_SOLICITUD DE TRABAJO_. Transcriba de forma literal el fragmento del texto sobre la disputa familiar, que figura más abajo, desde "En medio de este" hasta "su entorno familiar.", ambos incluidos.

_TEXTO PARA REVISIÓN_.
□ □ □ □
La disputa entre Alejandra Rubio y Laura Matamoros ha escalado a niveles que han llamado la atención de medios y seguidores, generando un clima de tensión en la familia que parece no tener fin. Sin embargo, en medio de acusaciones cruzadas, advertencias sobre supuestas grabaciones y comentarios polémicos en televisión, Terelu Campos ha tomado una decisión clara y contundente: guardar silencio.
La colaboradora ha optado por no pronunciarse públicamente ni intervenir en los enfrentamientos que involucran a su hija, evitando así que el conflicto adquiera mayor notoriedad mediática.
1La guerra de Alejandra Rubio
El conflicto familiar se intensificó cuando Laura Matamoros lanzó una advertencia dirigida a su primo Carlo Costanzia, en medio de especulaciones sobre la posible existencia de una conversación grabada entre ambos. Según los medios, la influencer afirmó: “Yo no temo nada. Que tema él”, dejando claro que no le preocupa la divulgación de supuestas grabaciones privadas y que está dispuesta a defender su versión de los hechos frente a cualquier intento de manipulación. La tensión se ha trasladado así a la esfera pública, con los implicados ejerciendo una defensa firme de su postura ante el público y los medios de comunicación.
Por su parte, Alejandra Rubio se ha visto directamente involucrada en el conflicto, especialmente tras su participación en un programa televisivo donde discutió con el periodista Antonio Rossi. Rubio calificó al colaborador como “el odiador número uno de mi familia”, y le reprochó tergiversar sus declaraciones sobre el altercado que mantuvo su pareja, Carlo Costanzia, con Laura Matamoros. La influencer insistió en que lo que expresó correspondía únicamente a su versión de los hechos y destacó que no puede responsabilizarse de la interpretación que otros hagan de sus palabras. Esta postura ha generado aún más atención mediática, pero también ha puesto de relieve la necesidad de proteger la privacidad y la imagen de los involucrados.
La posible existencia de grabaciones comprometedoras ha añadido un nuevo nivel de complejidad al conflicto. Según los medios, Laura Matamoros enfatizó que considera rota su relación con Carlo Costanzia, a quien acusa de no ofrecer una versión completa del enfrentamiento. Estas declaraciones reflejan la desconfianza y la distancia que se han instaurado entre los miembros de la familia, marcando un momento delicado en el entorno de ambos y demostrando que los vínculos familiares pueden verse seriamente tensionados por la exposición pública y la interpretación mediática de los hechos.
En medio de este escenario cargado de acusaciones, Terelu Campos ha decidido mantener una postura prudente y discreta. La presentadora no ha hecho comentarios públicos sobre las intervenciones de su hija ante Antonio Rossi ni sobre el enfrentamiento entre Carlo Costanzia y Laura Matamoros. Su silencio, según expertos en comunicación y observadores del medio, se interpreta como una estrategia consciente para evitar involucrarse en un conflicto que podría amplificarse por la cobertura mediática y que afecta directamente a personas de su entorno familiar.
□ □ □ □
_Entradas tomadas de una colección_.
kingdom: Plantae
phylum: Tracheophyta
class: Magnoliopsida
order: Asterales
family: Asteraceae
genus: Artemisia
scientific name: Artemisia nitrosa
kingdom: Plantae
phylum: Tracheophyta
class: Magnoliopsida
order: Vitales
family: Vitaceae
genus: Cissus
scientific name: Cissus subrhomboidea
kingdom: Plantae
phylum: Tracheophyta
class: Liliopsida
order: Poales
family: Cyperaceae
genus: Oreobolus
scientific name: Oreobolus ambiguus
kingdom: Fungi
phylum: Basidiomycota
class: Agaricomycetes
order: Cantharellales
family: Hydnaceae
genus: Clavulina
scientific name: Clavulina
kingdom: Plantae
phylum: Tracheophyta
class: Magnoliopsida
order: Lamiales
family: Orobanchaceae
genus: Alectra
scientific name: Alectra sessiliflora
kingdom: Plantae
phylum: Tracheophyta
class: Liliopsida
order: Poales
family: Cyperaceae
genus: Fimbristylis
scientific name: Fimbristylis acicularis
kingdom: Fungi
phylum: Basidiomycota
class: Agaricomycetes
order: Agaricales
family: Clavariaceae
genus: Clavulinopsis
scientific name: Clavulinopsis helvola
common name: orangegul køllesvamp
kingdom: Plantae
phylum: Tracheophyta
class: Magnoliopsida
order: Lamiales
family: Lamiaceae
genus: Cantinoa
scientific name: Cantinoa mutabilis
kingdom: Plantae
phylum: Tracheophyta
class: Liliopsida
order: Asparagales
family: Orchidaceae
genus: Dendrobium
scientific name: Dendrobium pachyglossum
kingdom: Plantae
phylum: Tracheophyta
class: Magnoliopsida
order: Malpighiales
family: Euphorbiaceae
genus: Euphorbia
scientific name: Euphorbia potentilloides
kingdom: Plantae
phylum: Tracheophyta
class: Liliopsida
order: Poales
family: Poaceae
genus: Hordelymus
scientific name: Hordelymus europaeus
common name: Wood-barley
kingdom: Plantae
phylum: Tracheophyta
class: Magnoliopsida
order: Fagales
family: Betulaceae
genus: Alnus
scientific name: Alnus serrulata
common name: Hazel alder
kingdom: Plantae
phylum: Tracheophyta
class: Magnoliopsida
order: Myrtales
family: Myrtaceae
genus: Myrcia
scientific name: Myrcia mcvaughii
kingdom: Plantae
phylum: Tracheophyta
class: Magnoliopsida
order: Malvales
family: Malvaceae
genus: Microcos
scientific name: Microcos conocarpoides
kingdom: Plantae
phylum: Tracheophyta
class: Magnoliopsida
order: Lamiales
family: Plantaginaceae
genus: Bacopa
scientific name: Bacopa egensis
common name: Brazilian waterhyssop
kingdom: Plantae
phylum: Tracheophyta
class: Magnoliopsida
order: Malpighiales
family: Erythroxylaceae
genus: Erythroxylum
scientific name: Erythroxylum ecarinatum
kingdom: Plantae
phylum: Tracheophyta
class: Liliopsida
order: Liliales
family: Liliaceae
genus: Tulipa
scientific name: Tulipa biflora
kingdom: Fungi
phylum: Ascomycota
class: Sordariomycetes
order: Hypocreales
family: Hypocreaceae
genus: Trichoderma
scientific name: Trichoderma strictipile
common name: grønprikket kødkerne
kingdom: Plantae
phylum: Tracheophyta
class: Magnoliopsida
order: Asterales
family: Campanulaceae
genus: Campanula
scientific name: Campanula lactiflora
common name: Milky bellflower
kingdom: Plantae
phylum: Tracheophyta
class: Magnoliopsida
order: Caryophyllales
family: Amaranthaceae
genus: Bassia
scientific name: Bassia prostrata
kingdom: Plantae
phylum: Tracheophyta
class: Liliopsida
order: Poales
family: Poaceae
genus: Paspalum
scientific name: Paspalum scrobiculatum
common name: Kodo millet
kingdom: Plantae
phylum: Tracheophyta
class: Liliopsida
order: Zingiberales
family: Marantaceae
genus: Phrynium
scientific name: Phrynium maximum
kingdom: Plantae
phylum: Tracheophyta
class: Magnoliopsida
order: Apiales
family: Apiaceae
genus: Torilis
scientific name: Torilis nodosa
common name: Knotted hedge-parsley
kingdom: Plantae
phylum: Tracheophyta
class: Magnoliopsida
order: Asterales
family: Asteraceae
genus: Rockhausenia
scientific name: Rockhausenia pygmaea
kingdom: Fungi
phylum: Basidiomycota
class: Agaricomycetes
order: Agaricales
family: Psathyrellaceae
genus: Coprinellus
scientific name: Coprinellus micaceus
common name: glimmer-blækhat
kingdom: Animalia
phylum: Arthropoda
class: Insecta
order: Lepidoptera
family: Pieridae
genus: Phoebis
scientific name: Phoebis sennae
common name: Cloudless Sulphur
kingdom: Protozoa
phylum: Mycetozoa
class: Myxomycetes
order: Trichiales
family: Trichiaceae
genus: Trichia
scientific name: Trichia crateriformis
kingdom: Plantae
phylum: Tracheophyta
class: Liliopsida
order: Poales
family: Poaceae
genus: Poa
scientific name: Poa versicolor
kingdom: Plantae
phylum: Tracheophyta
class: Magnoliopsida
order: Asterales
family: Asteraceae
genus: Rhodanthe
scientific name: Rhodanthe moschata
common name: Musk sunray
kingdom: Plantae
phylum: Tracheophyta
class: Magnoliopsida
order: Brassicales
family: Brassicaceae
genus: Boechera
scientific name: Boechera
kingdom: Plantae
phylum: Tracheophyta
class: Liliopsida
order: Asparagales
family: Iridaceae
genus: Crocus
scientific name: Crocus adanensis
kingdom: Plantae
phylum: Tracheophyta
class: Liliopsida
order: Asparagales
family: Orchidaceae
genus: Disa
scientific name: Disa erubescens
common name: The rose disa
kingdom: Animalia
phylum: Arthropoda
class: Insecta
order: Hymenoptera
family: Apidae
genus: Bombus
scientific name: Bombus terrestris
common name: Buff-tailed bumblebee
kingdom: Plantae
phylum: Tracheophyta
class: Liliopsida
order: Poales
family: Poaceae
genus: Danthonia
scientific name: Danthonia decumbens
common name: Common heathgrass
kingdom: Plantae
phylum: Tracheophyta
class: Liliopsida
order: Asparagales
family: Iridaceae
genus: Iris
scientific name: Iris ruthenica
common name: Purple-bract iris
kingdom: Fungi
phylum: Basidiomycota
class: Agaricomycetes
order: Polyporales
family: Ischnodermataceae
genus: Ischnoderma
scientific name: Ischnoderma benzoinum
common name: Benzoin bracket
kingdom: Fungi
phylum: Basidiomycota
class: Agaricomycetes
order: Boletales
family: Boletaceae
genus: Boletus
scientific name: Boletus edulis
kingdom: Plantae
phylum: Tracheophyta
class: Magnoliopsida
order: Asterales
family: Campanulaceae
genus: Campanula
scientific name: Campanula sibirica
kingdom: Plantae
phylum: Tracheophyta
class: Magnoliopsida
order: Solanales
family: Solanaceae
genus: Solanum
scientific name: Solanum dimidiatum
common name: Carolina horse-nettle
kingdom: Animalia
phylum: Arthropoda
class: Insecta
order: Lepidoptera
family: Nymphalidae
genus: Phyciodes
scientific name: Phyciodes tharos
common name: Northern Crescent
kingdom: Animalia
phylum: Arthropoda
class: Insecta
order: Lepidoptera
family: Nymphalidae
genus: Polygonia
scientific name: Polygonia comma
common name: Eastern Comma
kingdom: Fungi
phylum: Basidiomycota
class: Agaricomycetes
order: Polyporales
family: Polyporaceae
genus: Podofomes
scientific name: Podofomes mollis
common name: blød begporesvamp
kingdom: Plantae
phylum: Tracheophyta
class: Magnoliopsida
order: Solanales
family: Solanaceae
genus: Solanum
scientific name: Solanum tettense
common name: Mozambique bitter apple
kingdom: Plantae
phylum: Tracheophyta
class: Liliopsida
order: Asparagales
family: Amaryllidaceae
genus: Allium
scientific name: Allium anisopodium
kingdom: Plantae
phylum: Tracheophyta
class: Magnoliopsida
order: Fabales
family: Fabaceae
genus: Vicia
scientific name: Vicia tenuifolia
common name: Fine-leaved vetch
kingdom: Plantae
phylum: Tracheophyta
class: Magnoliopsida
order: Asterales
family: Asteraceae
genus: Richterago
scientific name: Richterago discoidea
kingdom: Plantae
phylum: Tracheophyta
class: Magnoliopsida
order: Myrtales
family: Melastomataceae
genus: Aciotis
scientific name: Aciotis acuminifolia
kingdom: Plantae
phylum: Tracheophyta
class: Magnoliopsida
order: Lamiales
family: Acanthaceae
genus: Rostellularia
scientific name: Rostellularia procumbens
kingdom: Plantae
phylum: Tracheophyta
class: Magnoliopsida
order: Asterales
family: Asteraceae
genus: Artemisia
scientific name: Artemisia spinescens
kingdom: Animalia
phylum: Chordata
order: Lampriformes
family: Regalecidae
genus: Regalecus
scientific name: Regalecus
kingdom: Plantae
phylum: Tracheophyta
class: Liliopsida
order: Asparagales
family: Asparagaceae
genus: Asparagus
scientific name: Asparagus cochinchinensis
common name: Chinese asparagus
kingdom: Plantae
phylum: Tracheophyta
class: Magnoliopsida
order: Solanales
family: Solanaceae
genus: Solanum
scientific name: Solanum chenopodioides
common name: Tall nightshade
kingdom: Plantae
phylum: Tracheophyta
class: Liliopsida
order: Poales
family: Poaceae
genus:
□ □ □ □
_EJERCICIO RESUELTO_.
En medio de este escenario cargado de acusaciones, Terelu Campos ha decidido mantener una postura prudente y discreta. La presentadora no ha hecho comentarios públicos sobre las intervenciones de su hija ante Antonio Rossi ni sobre el enfrentamiento entre Carlo Costanzia y Laura Matamoros. Su silencio, según expertos en comunicación y observadores del medio, se interpreta como una estrategia consciente para evitar involucrarse en un conflicto que podría amplificarse por la cobertura mediática y que afecta directamente a personas de su entorno familiar.